I have been followed before - I was in a department store with my ex husband, and a client (a well known pain in the ass too) put his hood up (makes you look more dodgy, not less!) and was popping his head around corners saying my work name and asking to book me. My husband was nearby with my stepson, so to say I was furious with this behaviour would be an understatement. You just never know if I am actually alone, and even if I am, just leave me in peace.
I’m not a snob, I’ll exchange a knowing smile if I recognise someone (though, we all look different in the light of day!), but time alone in my thoughts, being myself, enjoying my walk or my supermarket shopping is appreciated. I do not want to know that I’m being watched, and if you would like to talk, please book me. I will be much more friendly and attractive when I see you in session. The sex industry is different to other industries - social media presence as an escort is marketing, it is not a desire for ‘fame’ - I do not seek nor do I want it. The pay-for-sex industry is underground - a secret, and respect does need to be paid to the nature of that. That includes talking to other sex workers about seeing me around and what I was doing etc (also happens).

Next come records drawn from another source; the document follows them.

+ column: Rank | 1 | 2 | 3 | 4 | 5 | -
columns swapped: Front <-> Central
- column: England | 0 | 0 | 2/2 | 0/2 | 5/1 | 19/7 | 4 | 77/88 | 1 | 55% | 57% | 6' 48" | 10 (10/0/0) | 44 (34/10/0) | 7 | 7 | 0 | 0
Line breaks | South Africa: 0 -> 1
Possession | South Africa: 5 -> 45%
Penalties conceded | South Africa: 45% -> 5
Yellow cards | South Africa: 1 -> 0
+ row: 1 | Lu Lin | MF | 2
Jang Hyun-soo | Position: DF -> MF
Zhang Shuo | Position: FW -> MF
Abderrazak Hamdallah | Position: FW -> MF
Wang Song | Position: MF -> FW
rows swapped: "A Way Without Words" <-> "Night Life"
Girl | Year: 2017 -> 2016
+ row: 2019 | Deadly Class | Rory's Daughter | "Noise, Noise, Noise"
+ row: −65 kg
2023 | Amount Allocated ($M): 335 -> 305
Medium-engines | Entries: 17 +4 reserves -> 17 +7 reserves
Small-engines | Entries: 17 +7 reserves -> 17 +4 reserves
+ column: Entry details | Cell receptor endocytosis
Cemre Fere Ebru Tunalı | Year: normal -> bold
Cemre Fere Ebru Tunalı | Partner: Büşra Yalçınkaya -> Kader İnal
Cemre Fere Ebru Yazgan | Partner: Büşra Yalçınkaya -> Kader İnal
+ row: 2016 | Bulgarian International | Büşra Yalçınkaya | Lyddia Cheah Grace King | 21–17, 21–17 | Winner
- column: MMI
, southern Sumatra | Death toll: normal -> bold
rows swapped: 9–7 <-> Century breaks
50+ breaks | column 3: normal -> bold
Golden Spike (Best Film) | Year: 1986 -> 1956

As part of our work, we afford you discretion. An alternative to a messy affair or leading someone on, we leave you alone. I am not going to badger you for extra curricular communications or meetings. I do not cold call, and should you be irresponsible on your end and your wife calls me, I deny all knowledge. I will never approach clients in public, or ask intrusive questions. Simply put, I do my job. But discretion works both ways, and just because someone shows full face in their photos, it is not an invitation to be approached if recognised. While the most important people know what I do for a living, on the whole, I keep it to myself to acquaintances and the general community, because stigma is a bitch and I simply can’t be bothered with it. Approaching me, asides from being inappropriate in regard to boundaries, could ‘out’ me to acquaintances who I’d rather not know, and subject me to stigma, hatred or just awkwardness. It could also out me to you, if people with me call me by my own name in front of you, and I care a lot about my privacy. To put me in that position just because you’re excited to recognise me is hugely unfair. I’m not a celebrity, not someone for whom you’d want an autograph, I’m just a sex worker going about her life in private.
Asha is such a big part of me, a fun, sexy side of me who I love, but it is not all of me, nor all of my life, and the parts left that are private, I really treasure. I don’t want to be snapped back into work mode while enjoying my brunch or when I am out with my friends - those things are my ‘me time’, and we all need it. It is not about you, or my feeling towards you, but entirely about a degree of separation that I need to balance a complex and secret lifestyle. I know there are sex workers in the world who are 100% their sex work identity and welcome ‘fans’ approaching them, but they are few and far between, and I’m just not one of them. I need the freedom to be all the parts of myself, and that requires a degree of respect from those who know me only as Asha.